Instrucciones.
[a] Según el texto sobre España y sus periferias, ¿qué afirmó Maragall?
[b] Escribe la continuación del texto sobre España y sus periferias a partir de su última oración.

Texto.
------------------------

Maragall afirmó que sin Catalunya no existiría Euskadi. Y viceversa, y sin ambas tal vez ni Portugal. El secular afán expansivo y asimilacionista del centro sobre las periferias peninsulares habría concluido mucho antes, con victoria del centro como en Francia, si la situación de partida no hubiera contado con tanta diversidad de inquilinos. Comerse a tres es más costoso que zamparse a uno solo, máxime cuando Castilla, o Madrid, su sucesor, jamás han sabido presentar y liderar un proyecto de modernidad al que adherirse, verbigracia la Revolución Francesa. Al revés, España fue contrarreforma, cien mil hijos de San Luis, legión Cóndor. Ahora es otra cosa, claro, pero jamás ha reconocido aquello que también fue, gracias a qué fuerzas retrógradas, a la ayuda de qué barbarie europea debe buena parte de su ser. España, sus dirigentes, sus artistas, sus intelectuales, no han pasado cuentas con sus ancestros. Que el nombre de Franco forma parte del terceto que empieza por Hitler y acaba por Mussolini es cierto en todo el mundo menos aquí. Sin purga y vergüenza -ni siquiera por las limpiezas étnicas de moriscos y judíos- los fantasmas oscuros del pasado siguen ahí, merodeando en el imaginario colectivo, invocados de paso, queriendo o sin querer. Por mucha democracia superpuesta con que se cubra, la parte del pasado no rechazada sigue viva en la historia de cualquier pueblo, empezando por el lenguaje y las cargas que arrastra.

------------------------

Datos aportados.

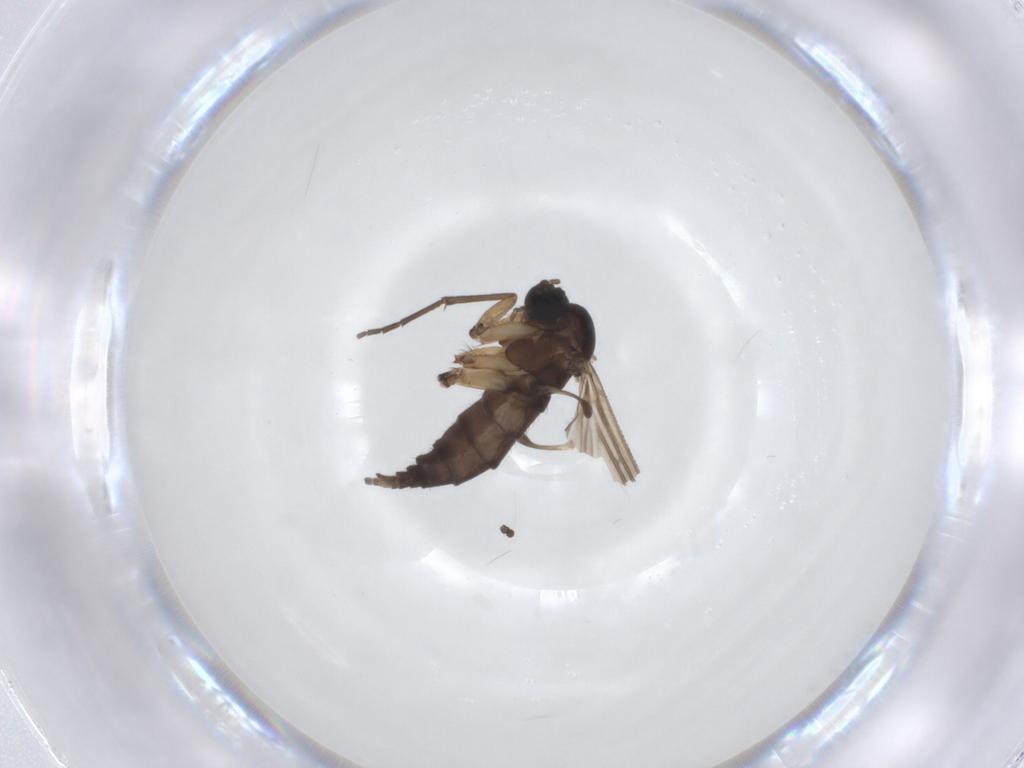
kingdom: Animalia
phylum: Arthropoda
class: Insecta
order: Diptera
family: Sciaridae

------------------------

Respuestas.
[a] Que sin Catalunya no existiría Euskadi.

[b]
Constituye, cierto es, una agradable novedad que todos los argumentos utilizados el martes en contra o a favor del plan Ibarretxe tengan marchamo democrático, sin amenazas ni alusiones al recurso de la fuerza. España se parece hoy más que ayer a Canadá, por citar un país avanzado y líder en resolución civilizada de sus tensiones. Sin embargo, persiste el terrorismo. Sin embargo, una arquitectura mental menos civilizada sigue conformando estados de ánimo que tienen mucho más que ver con la España eterna, periclitada en la realidad pero presente como tropa de fantasmas, que con Canadá. Y ése es precisamente el peligro para su continuidad histórica. Lo imaginario, simbólico y emocional que se presenta como cemento aglutinador desde el centro provoca rechazo hasta la náusea en lo periférico todavía no asimilado. No son los argumentos, insisto, de indudable, si bien importada, matriz democrática, sino el tono, la resolución imperativa de fondo, esos jamases tan solemnes como los del Escorial. Tras el “me gusta hablar de España”, están Colón y Ramón y Cajal, pero más laten ahí los Tercios, la Nueva Planta, Franco. Así será mientras no sean anatemizados.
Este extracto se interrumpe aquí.